Everyone has an excuse for everything, and now Paul Byrd is trying to explain his connection to HGH.
According to Fox Sports, he's denied any wrong doing.
Ken Rosenthal writes: Yes, Indians right-hander Paul Byrd admits to taking human-growth hormone. In his upcoming book, "The Free Byrd Project," he even writes about resisting the temptation to use an increased dosage with the hope of throwing harder.
Byrd says he never hid his use of HGH because it was prescribed to him under a doctor's care. He paid for the substance with his own credit card. At one point, he had it sent in his name to the Braves' spring-training facility in Kissimmee, Fla.
Byrd says he no longer takes HGH and has not taken it this season.
Like I assumed, he was taking it to heal; however, you have to question the ethics of what he did within sport. Sure, he might have had problems, but did why did you use it when the drugs have correlated very much with your career.
Well, I have a problem with Byrd in the next passage, I really do not like him mixing religion with his HGH use. Did you use it knowing it would help with your sleep disorder, or did you use it to make you a better pitcher. Honestly, when did you use it, when did you stop?
Byrd, a devout Christian, says he has had difficulty sleeping his entire life, and that his mother briefly put him on Ritalin when he was a young boy. In his book, he describes the effects of his sleeplessness and how it ultimately led him to a physician that prescribed HGH.
"Even though there were good things like my time with God that came out of my aloneness in the night, the sporadic periods of fatigue and lack of sleep have really bothered me on the baseball field," Byrd writes. "Chronic sore throats, an inability to recover and throw bullpens and times of tiredness have all affected while standing on the mound.
"At the insistence of a close friend, I went and had my hormones checked . . . To my surprise, the doctor told me that I was producing very little growth hormone and prescribed a dosage to help me out. I didn't like sticking a needle in my inner thigh each night but I sure did enjoy the sleep that occurred afterwards. My life changed during that time and I was able to work out more, experience less fatigue and recover quicker.

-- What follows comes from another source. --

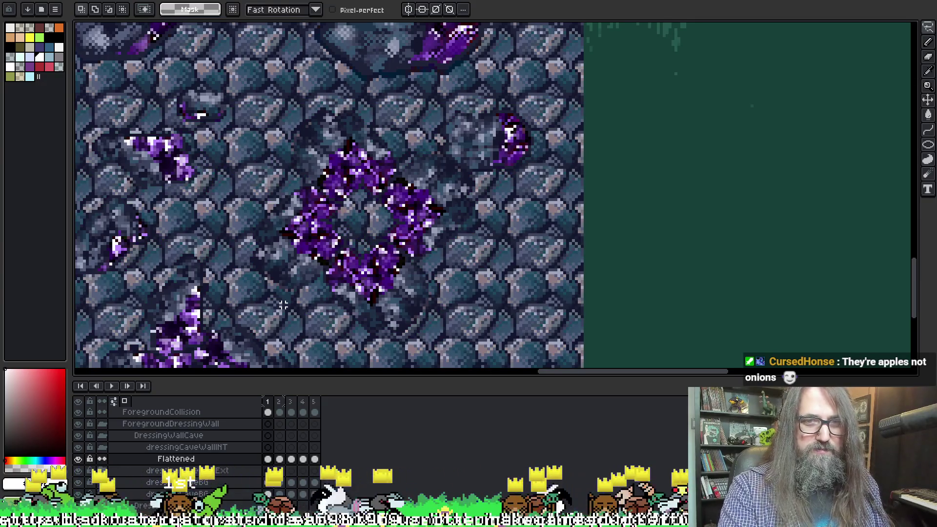
key("ctrl+shift+d")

"Like the other temptations that I've mentioned in this book, I had a new one to deal with one night when I stuck that needle in the hormone-filled bottle. I wondered if I doubled my prescribed dose, whether or not I would throw harder and have a better and possibly longer career. After all, I had a prescription.
"Some strange silent voices ran across my brain and had conversations with me as I pulled back the syringe. I remember having thoughts that doing better on the field could mean more money for my family, my charities and even supporting churches. Then I prayed and realized that God was in control of my life and he wouldn't want me making money through cheating the system.
Interesting. Paul, you have a lot of questions to answer.